International Women’s Day

Clara Zetkin (left) with Rosa Luxemburg, Magdeburg, 1910

by Johanna W.H.van Wijk-Bos

March 8 marks International Women’s Day; in 2011 it is also the Centenary of this day, which is celebrated all over the world. The history of International Women’s Day has its roots in the American National Women’s Day, a commemoration of the 1908 garment workers’ strike in New York that was organized by the Socialist Party of America. Inspired by this event, Clara Zetkin, a German feminist Marxist, helped organize the first international women’s conference in 1907 and at a subsequent meeting in Copenhagen in 1910 proposed the establishment of an official annual international women’s day to be held on March 8. During the decades of its inception the day has been celebrated in many different ways in different places and is still today a symbol of peace and solidarity among women of every class, race, belief and ethnic origin.

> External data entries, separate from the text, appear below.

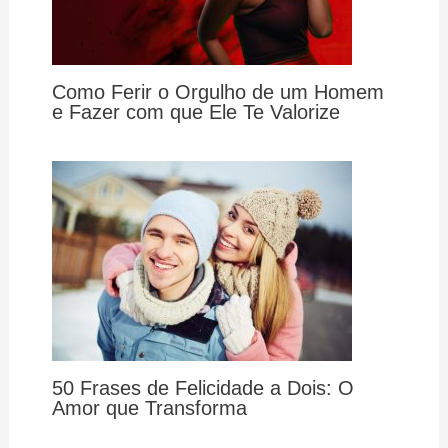
Como Ferir o Orgulho de um Homem
e Fazer com que Ele Te Valorize
50 Frases de Felicidade a Dois: O
Amor que Transforma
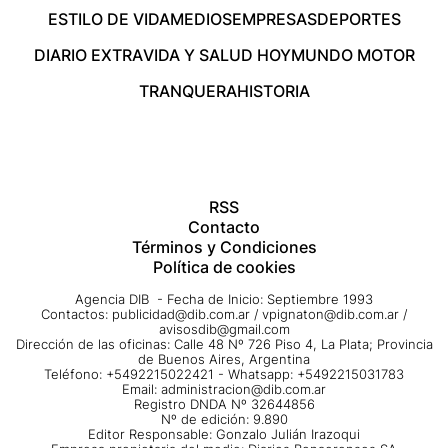
ESTILO DE VIDA
MEDIOS
EMPRESAS
DEPORTES
DIARIO EXTRA
VIDA Y SALUD HOY
MUNDO MOTOR
TRANQUERA
HISTORIA
RSS
Contacto
Términos y Condiciones
Política de cookies
Agencia DIB - Fecha de Inicio: Septiembre 1993
Contactos:
publicidad@dib.com.ar
/
vpignaton@dib.com.ar
/
avisosdib@gmail.com
Dirección de las oficinas: Calle 48 Nº 726 Piso 4, La Plata; Provincia
de Buenos Aires, Argentina
Teléfono: +5492215022421 - Whatsapp: +5492215031783
Email:
administracion@dib.com.ar
Registro DNDA Nº 32644856
Nº de edición: 9.890
Editor Responsable: Gonzalo Julián Irazoqui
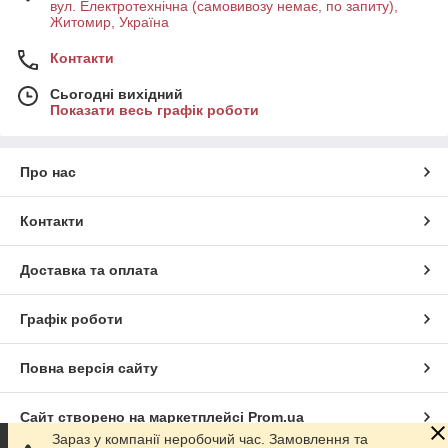
вул. Електротехнічна (самовивозу немає, по запиту),
Житомир, Україна
Контакти
Сьогодні вихідний
Показати весь графік роботи
Про нас
Контакти
Доставка та оплата
Графік роботи
Повна версія сайту
Сайт створено на маркетплейсі
Prom.ua
Зараз у компанії неробочий час. Замовлення та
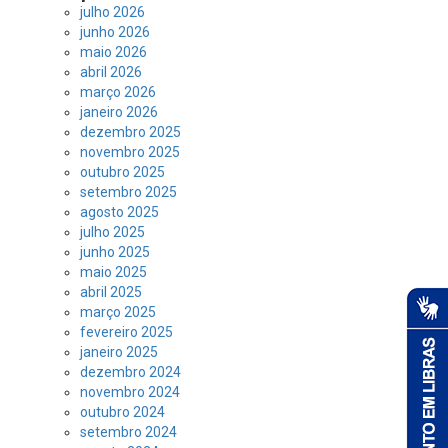
julho 2026
junho 2026
maio 2026
abril 2026
março 2026
janeiro 2026
dezembro 2025
novembro 2025
outubro 2025
setembro 2025
agosto 2025
julho 2025
junho 2025
maio 2025
abril 2025
março 2025
fevereiro 2025
janeiro 2025
dezembro 2024
novembro 2024
outubro 2024
setembro 2024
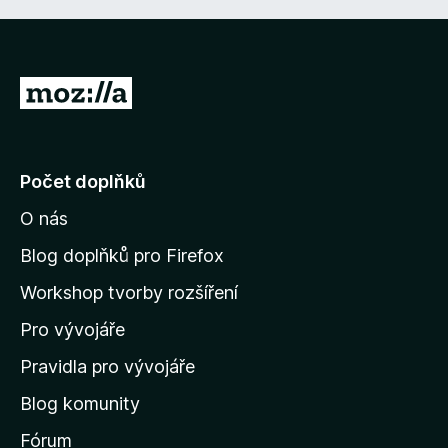
P
ř
e
j
Počet doplňků
í
O nás
t
n
Blog doplňků pro Firefox
a
Workshop tvorby rozšíření
d
Pro vývojáře
o
m
Pravidla pro vývojáře
o
Blog komunity
v
s
Fórum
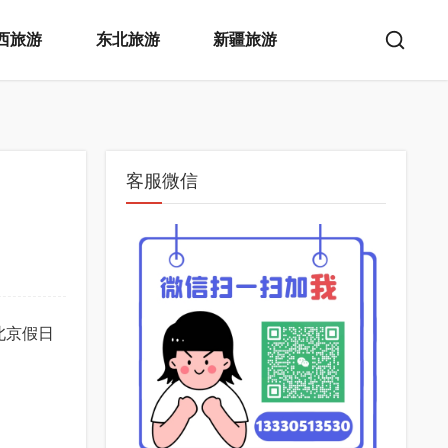
西旅游
东北旅游
新疆旅游
客服微信
对北京假日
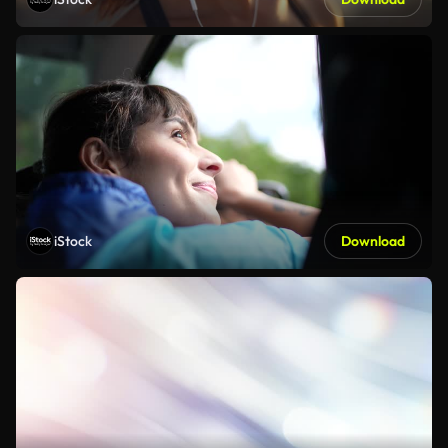
iStock
Download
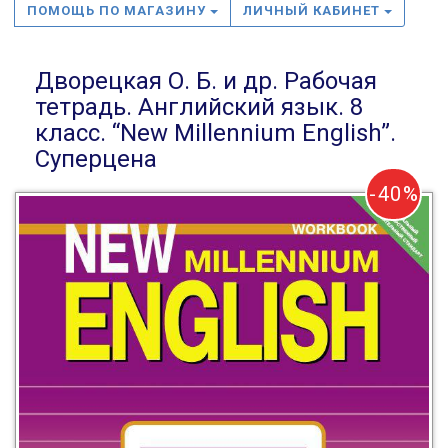
ПОМОЩЬ ПО МАГАЗИНУ
ЛИЧНЫЙ КАБИНЕТ
Дворецкая О. Б. и др. Рабочая
тетрадь. Английский язык. 8
класс. “New Millennium English”.
Суперцена
-40%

The purpose of celebrating International Women’s Day is multiple: First, we remember the struggles of working women historically in this country and globally and we make our claim today to stand in a line of foremothers who fought for women’s rights. We remember the roots of IWD in socialism and women’s involvement in political as well as economic movements across the world. We celebrate the achievements of women everywhere by lifting our voices in song and marching together in our different locations. We lift up the needs of reform for women everywhere, for fair working conditions and wages, for safety in working environments and in the family circle, for voices of women to be heard on their own behalf because in spite of much progress of the past century we still have a long way to go.

Speaking from a personal perspective, International Women’s Day became a reality for me when my husband and I were invited to join the march of Black Women in Salvador, Brazil, on March 8, 1998. I had not heard of IWD before that time but the march with its hundreds of women striding through the streets of Salvador, singing, chanting, calling out slogans, made a deep impression on me. I had been living with some of these women for a few months and I knew the desperation of women’s reality in many cases, which lent the event such power and eloquence. Together with the women of the world we look forward with hope to a better day when true equality between women and men will be an unquestioned reality everywhere.